Our Family Tree

Humans are the only remaining descendants of a once-varied family of primates called Hominidae. In different places over the past six or seven million years, groups of early hominids adapted to their habitats and many distinct species emerged--including some that lived simultaneously. Most of these species became extinct, and only one--modern humans, Homo sapiens--ultimately survived and flourished.

Since the first hominid fossil was recognized in 1856, thousands of others representing many distinct species have been discovered. Using an array of techniques to analyze these fossils, paleoanthropologists continually develop a better understanding of the history of human evolution, represented here as a "family tree." New fossil finds and new technologies promise to refine the tree even further.

DNA Tells Us About Human Origins

© Sam Ogden / Photo Researchers, Inc.

A geneticist uses a sequencing machine to work on the Human Genome Project at Whitehead Institute in Cambridge, MA.

Although it may not look impressive, the DNA in each of these tubes contains billions of bits of encoded information that can shape an entire organism. By studying the DNA from humans, and from closely related species such as chimpanzees and Neanderthals, we are piecing together the complex history of human evolution.

DNA Sample

DNA can be extracted from almost any living cell.

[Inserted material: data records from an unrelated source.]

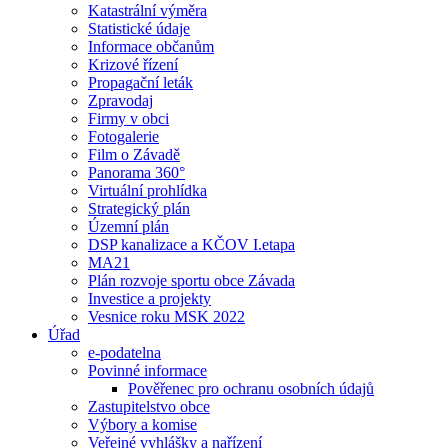
Katastrální výměra
Statistické údaje
Informace občanům
Krizové řízení
Propagační leták
Zpravodaj
Firmy v obci
Fotogalerie
Film o Závadě
Panorama 360°
Virtuální prohlídka
Strategický plán
Územní plán
DSP kanalizace a KČOV I.etapa
MA21
Plán rozvoje sportu obce Závada
Investice a projekty
Vesnice roku MSK 2022
Úřad
e-podatelna
Povinné informace
Pověřenec pro ochranu osobních údajů
Zastupitelstvo obce
Výbory a komise
Veřejné vyhlášky a nařízení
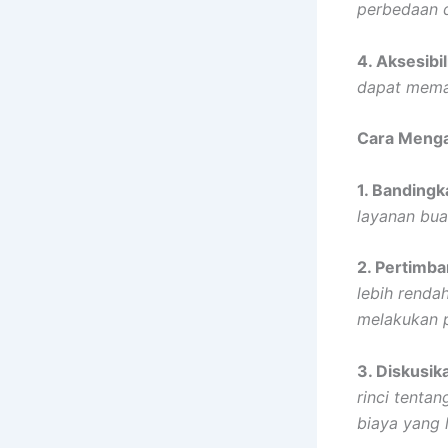
perbedaan d
4. Aksesibil
dapat mema
Cara Menga
1. Banding
layanan bu
2. Pertimb
lebih renda
melakukan 
3. Diskusi
rinci tenta
biaya yang l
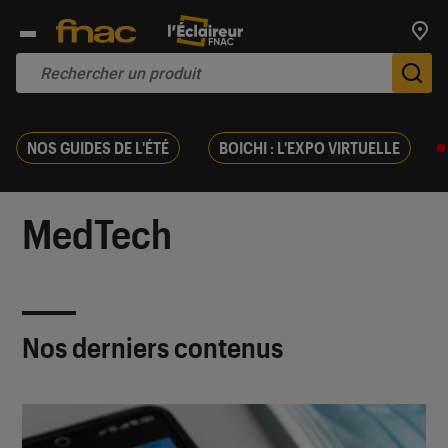
Trouv
De
NOS GUIDES DE L'ÉTÉ
BOICHI : L'EXPO VIRTUELLE
MedTech
Nos derniers contenus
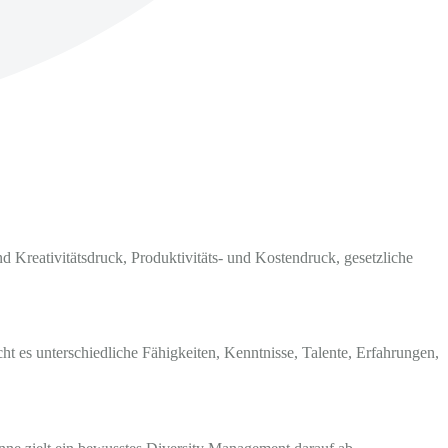
 Kreativitätsdruck, Produktivitäts- und Kostendruck, gesetzliche
ht es unterschiedliche Fähigkeiten, Kenntnisse, Talente, Erfahrungen,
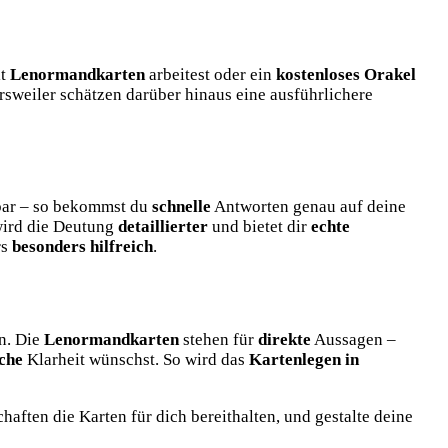
it
Lenormandkarten
arbeitest oder ein
kostenloses Orakel
weiler schätzen darüber hinaus eine ausführlichere
hbar – so bekommst du
schnelle
Antworten genau auf deine
wird die Deutung
detaillierter
und bietet dir
echte
rs
besonders hilfreich
.
on. Die
Lenormandkarten
stehen für
direkte
Aussagen –
iche
Klarheit wünschst. So wird das
Kartenlegen in
haften die Karten für dich bereithalten, und gestalte deine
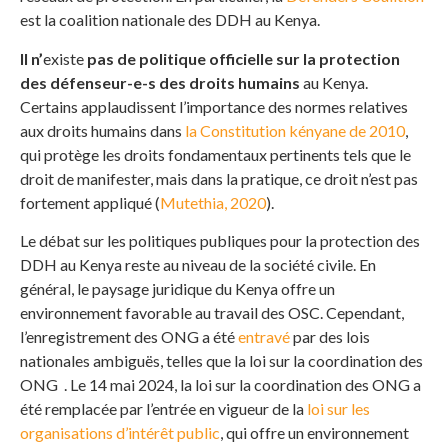
est la coalition nationale des DDH au Kenya.
Il n’
existe
pas de politique officielle sur la protection
des défenseur-e-s des droits humains
au Kenya.
Certains applaudissent l’importance des normes relatives
aux droits humains dans
la Constitution kényane de 2010
,
qui protège les droits fondamentaux pertinents tels que le
droit de manifester, mais dans la pratique, ce droit n’est pas
fortement appliqué (
Mutethia, 2020
).
Le débat sur les politiques publiques pour la protection des
DDH au Kenya reste au niveau de la société civile. En
général, le paysage juridique du Kenya offre un
environnement favorable au travail des OSC. Cependant,
l’enregistrement des ONG a été
entravé
par des lois
nationales ambiguës, telles que la loi sur la coordination des
ONG . Le 14 mai 2024, la loi sur la coordination des ONG a
été remplacée par l’entrée en vigueur de la
loi sur les
organisations d’intérêt public
, qui offre un environnement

Comparing samples from humans and other living species is helping researchers to understand what makes us uniquely human. Scientists also can isolate DNA from the fossils of some extinct species, including Neanderthals. This ancient DNA, together with DNA from living species, allows us to reconstruct key events in human evolution.

In 2001 researchers published a draft of the human genome, the DNA found inside every human. Many of the research labs involved continue to explore the human genome as well as the Neanderthal and other primate genomes with the goal of understanding human origins and improving human health and well-being.